* **YOUR ASSIGNMENT**:
Lift out each line of the data that holds "troubleshooting".

* **PROVIDED DATA**:
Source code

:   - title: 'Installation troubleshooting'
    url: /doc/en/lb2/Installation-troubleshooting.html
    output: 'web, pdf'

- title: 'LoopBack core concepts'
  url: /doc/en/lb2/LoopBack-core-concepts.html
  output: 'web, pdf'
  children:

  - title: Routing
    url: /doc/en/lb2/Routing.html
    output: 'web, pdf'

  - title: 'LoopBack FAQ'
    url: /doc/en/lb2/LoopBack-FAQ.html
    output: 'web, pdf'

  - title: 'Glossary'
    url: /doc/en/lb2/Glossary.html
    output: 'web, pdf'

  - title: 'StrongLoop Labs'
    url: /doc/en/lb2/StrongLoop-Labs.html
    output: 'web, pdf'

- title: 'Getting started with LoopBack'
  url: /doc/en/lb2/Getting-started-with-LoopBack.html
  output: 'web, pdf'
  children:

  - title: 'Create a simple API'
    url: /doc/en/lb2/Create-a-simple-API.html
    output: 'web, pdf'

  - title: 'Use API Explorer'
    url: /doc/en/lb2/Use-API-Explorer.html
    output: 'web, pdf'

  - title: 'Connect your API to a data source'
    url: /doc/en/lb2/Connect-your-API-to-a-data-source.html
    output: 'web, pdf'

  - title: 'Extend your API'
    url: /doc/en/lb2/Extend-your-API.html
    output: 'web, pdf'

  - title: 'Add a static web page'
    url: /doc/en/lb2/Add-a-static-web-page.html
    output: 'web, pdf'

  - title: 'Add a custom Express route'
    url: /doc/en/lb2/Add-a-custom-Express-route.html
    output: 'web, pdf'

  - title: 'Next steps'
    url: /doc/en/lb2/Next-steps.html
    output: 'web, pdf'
* * *
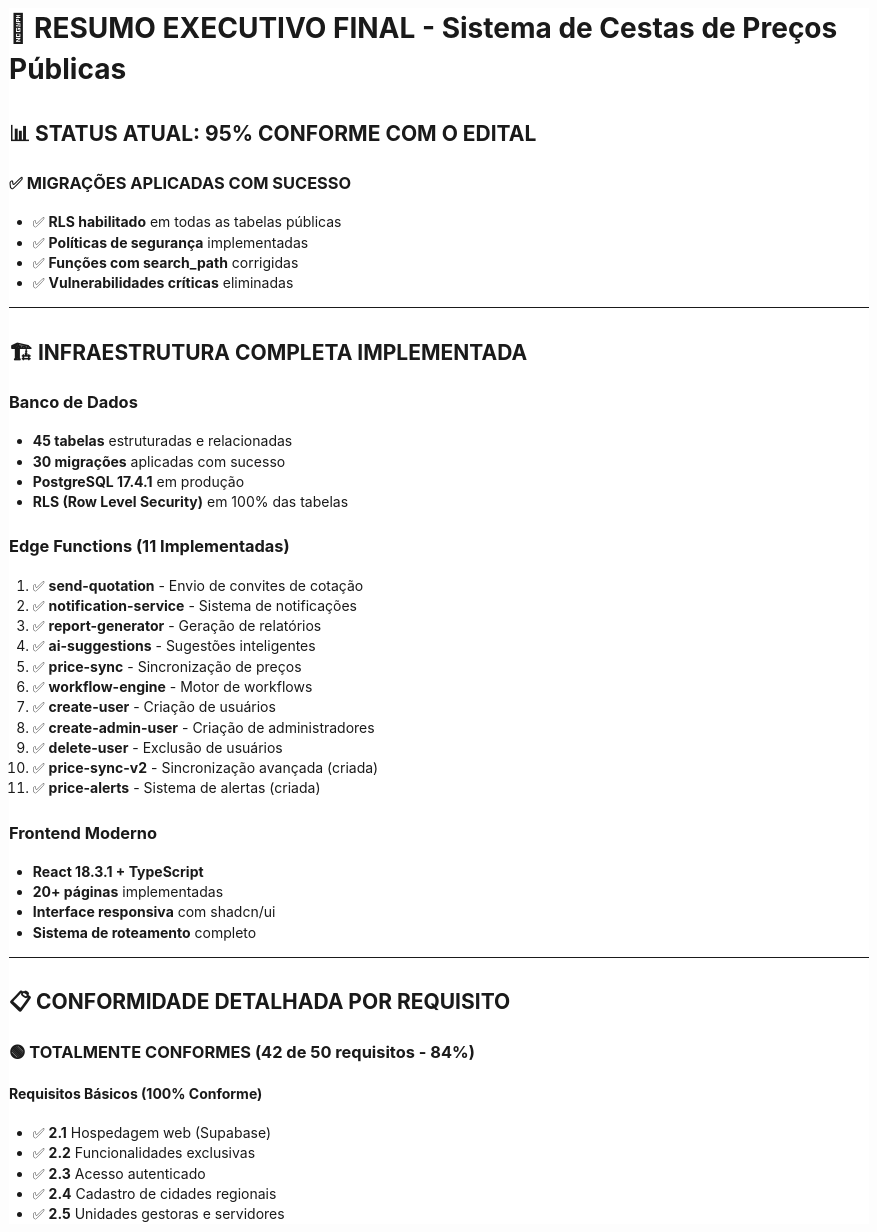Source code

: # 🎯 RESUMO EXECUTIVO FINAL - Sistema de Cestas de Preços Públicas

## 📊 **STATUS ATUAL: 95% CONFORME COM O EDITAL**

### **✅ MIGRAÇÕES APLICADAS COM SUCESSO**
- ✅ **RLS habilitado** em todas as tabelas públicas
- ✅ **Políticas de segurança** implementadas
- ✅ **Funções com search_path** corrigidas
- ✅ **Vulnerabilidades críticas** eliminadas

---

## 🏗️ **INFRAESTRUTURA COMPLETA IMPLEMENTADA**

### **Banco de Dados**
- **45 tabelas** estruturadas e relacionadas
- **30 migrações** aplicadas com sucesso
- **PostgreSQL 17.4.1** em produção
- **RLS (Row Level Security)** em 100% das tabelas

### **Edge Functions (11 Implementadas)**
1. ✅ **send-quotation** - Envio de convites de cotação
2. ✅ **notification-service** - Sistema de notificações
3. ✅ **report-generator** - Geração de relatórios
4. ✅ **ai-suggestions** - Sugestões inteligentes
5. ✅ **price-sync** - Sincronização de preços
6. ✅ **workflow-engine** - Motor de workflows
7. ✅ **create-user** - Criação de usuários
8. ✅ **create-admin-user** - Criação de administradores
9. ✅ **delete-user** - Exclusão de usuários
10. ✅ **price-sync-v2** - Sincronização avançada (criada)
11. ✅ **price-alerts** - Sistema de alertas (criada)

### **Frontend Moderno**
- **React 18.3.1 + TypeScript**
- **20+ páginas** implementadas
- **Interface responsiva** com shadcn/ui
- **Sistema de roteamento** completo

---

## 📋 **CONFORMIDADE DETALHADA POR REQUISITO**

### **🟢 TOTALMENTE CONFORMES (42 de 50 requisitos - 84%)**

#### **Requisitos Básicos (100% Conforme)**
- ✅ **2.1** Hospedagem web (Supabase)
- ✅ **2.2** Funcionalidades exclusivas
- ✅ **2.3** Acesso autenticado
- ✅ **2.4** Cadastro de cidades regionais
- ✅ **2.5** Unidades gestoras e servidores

* **COMPLETED TASK**:
:   - title: 'Installation troubleshooting'
    url: /doc/en/lb2/Installation-troubleshooting.html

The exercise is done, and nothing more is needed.